I’ve always known that technology brings about both good and bed unintended consequences, but here’s one I never considered. Dr. Robert K. Sigal, a Washington DC-area board-certified plastic surgeon claims that Facetime encouages people to get facelifts.

“Patients come in with their iPhones and show me how they look on  FaceTime,” he said in a press release. How you hold the phone matters, he said. “The angle at which the phone is held, with the caller looking downward into the camera, really captures any heaviness, fullness and sagging of the face and neck. People say ‘I never knew I looked like that. I need to do something,’” said Sigal.

Sigal is calling it the ‘FaceTime Facelift’ effect and said that his clinic has “developed procedures to specifically address it.”

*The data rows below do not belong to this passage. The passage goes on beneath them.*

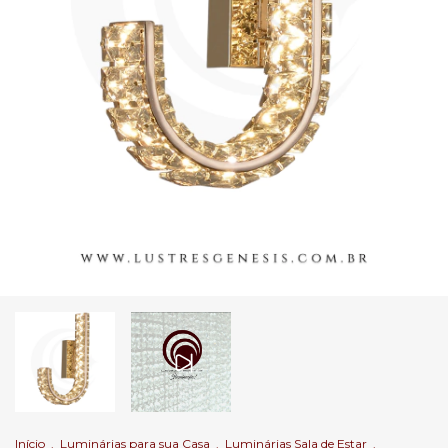
Início
.
Luminárias para sua Casa
.
Luminárias Sala de Estar
.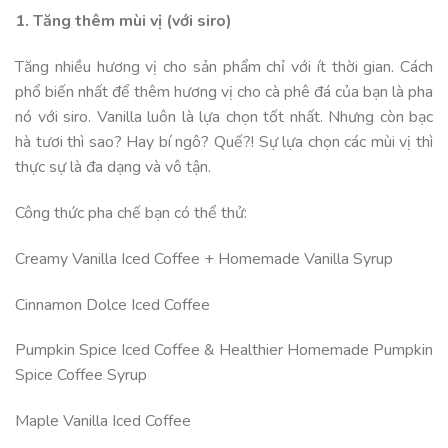
1. Tăng thêm mùi vị (với siro)
Tăng nhiều hương vị cho sản phẩm chỉ với ít thời gian. Cách
phổ biến nhất để thêm hương vị cho cà phê đá của bạn là pha
nó với siro. Vanilla luôn là lựa chọn tốt nhất. Nhưng còn bạc
hà tươi thì sao? Hay bí ngô? Quế?! Sự lựa chọn các mùi vị thì
thực sự là đa dạng và vô tận.
Công thức pha chế bạn có thể thử:
Creamy Vanilla Iced Coffee + Homemade Vanilla Syrup
Cinnamon Dolce Iced Coffee
Pumpkin Spice Iced Coffee & Healthier Homemade Pumpkin
Spice Coffee Syrup
Maple Vanilla Iced Coffee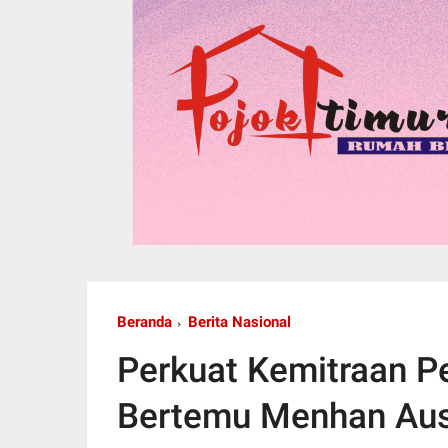
Beranda
Berita Nasional
Perkuat Kemitraan P
Bertemu Menhan Aust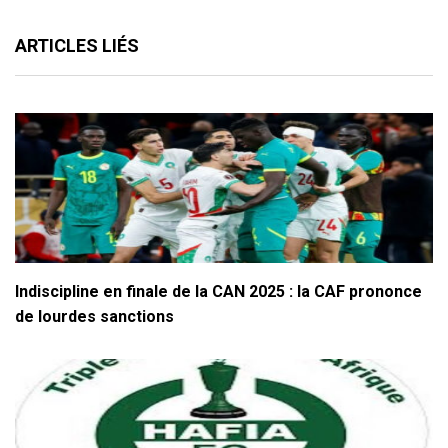
ARTICLES LIÉS
Indiscipline en finale de la CAN 2025 : la CAF prononce
de lourdes sanctions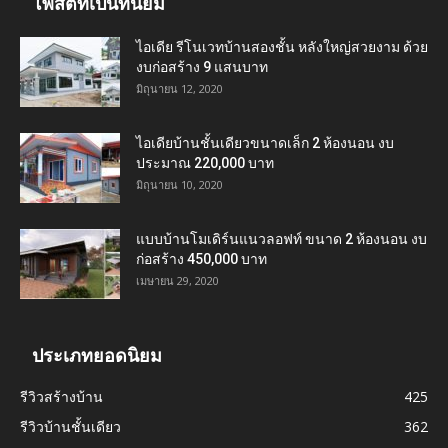
โพสต์ที่เป็นที่นิยม
ไอเดีย รีโนเวทบ้านสองชั้น หลังใหญ่สวยงาม ด้วย
งบก่อสร้าง 9 แสนบาท
มิถุนายน 12, 2020
ไอเดียบ้านชั้นเดียวขนาดเล็ก 2 ห้องนอน งบ
ประมาณ 220,000 บาท
มิถุนายน 10, 2020
แบบบ้านโมเดิร์นแนวลอฟท์ ขนาด 2 ห้องนอน งบ
ก่อสร้าง 450,000 บาท
เมษายน 29, 2020
ประเภทยอดนิยม
รีวิวสร้างบ้าน
425
รีวิวบ้านชั้นเดียว
362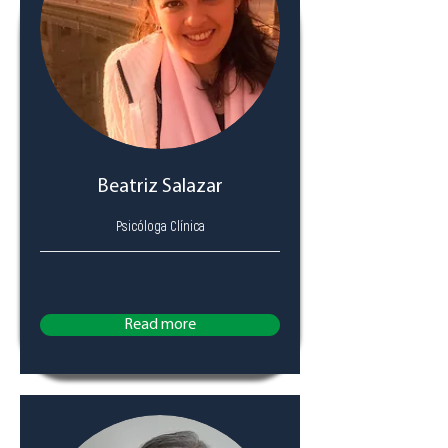
Beatriz Salazar
Psicóloga Clínica
Read more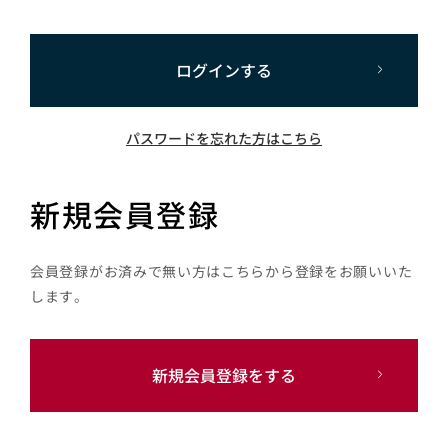
ログインする
パスワードを忘れた方はこちら
新規会員登録
会員登録がお済みで無い方はこちらから登録をお願いいた
します。
新規会員登録をする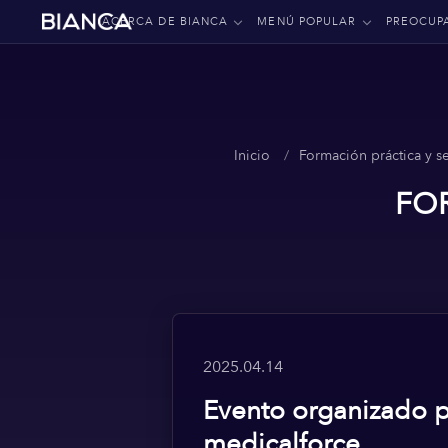
ACERCA DE BIANCA
MENÚ POPULAR
PREOCUP
Inicio
Formación práctica y s
FO
2025.04.14
Evento organizado p
medicalforce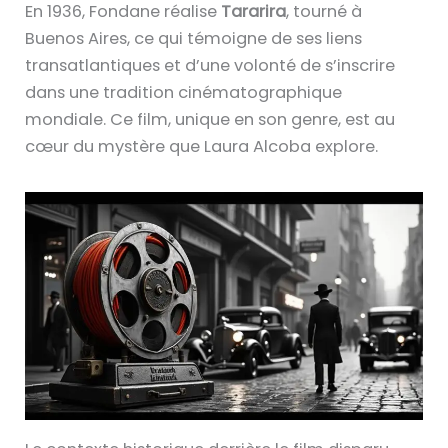
En 1936, Fondane réalise
Tararira
, tourné à
Buenos Aires, ce qui témoigne de ses liens
transatlantiques et d’une volonté de s’inscrire
dans une tradition cinématographique
mondiale. Ce film, unique en son genre, est au
cœur du mystère que Laura Alcoba explore.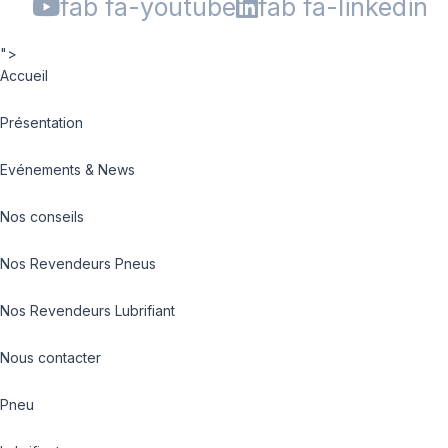
fab fa-youtube
fab fa-linkedin
">
Accueil
Présentation
Evénements & News
Nos conseils
Nos Revendeurs Pneus
Nos Revendeurs Lubrifiant
Nous contacter
Pneu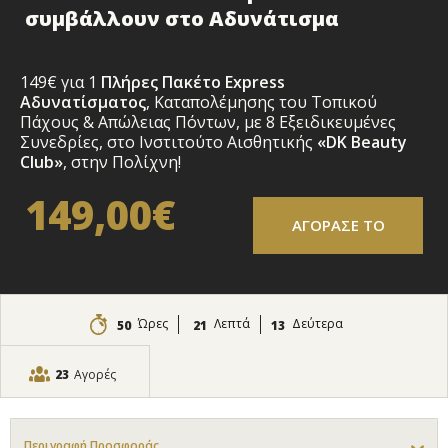
συμβάλλουν στο Αδυνάτισμα
149€ για 1
Πλήρες Πακέτο Express
Αδυνατίσματος
, Καταπολέμησης του Τοπικού
Πάχους & Απώλειας Πόντων, με 8 Εξειδικευμένες
Συνεδρίες, στο Ινστιτούτο Αισθητικής
«DK Beauty
Club»
, στην Πολίχνη!
149,00€
ΑΓΟΡΑΣΕ ΤΟ
Ώρες
Λεπτά
Δεύτερα
50
21
12
23
Αγορές
Περιγραφή Προσφοράς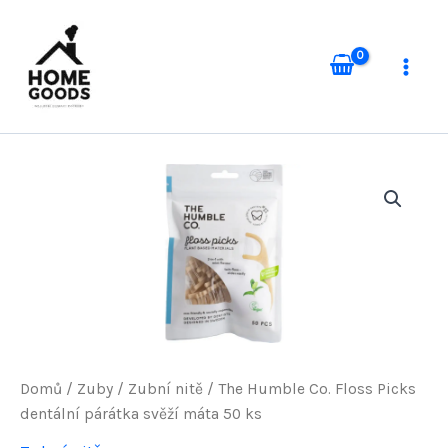
Přeskočit
na
obsah
Domů
/
Zuby
/
Zubní nitě
/ The Humble Co. Floss Picks
dentální párátka svěží máta 50 ks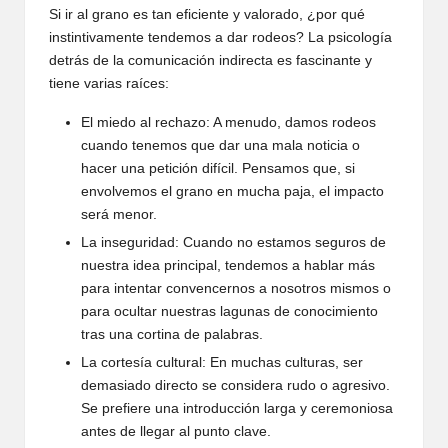
Si ir al grano es tan eficiente y valorado, ¿por qué
instintivamente tendemos a dar rodeos? La psicología
detrás de la comunicación indirecta es fascinante y
tiene varias raíces:
El miedo al rechazo: A menudo, damos rodeos
cuando tenemos que dar una mala noticia o
hacer una petición difícil. Pensamos que, si
envolvemos el grano en mucha paja, el impacto
será menor.
La inseguridad: Cuando no estamos seguros de
nuestra idea principal, tendemos a hablar más
para intentar convencernos a nosotros mismos o
para ocultar nuestras lagunas de conocimiento
tras una cortina de palabras.
La cortesía cultural: En muchas culturas, ser
demasiado directo se considera rudo o agresivo.
Se prefiere una introducción larga y ceremoniosa
antes de llegar al punto clave.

In a YouTube video he said that it’s often younger patients who come in because they’re mostly the ones with iPhones who are using Facetime. Of course patients don’t ask for the “Facetime Facelift” but they do, said Dr. Sigal, “I don’t like the way I look when I’m video chatting, I seem full and heavy below the neck.”

If you’re younger, he said, “many times we can get away with a lesser procedure” such as liposuction. What Dr. Sigal doesn’t suggest in this video is that people learn to position their phones at a better angle so they’re not looking downward into the camera.

So, is this a good or bad unintended consequence? For Dr Sigal and his partner it’s obviously quite good, but what about the young patients?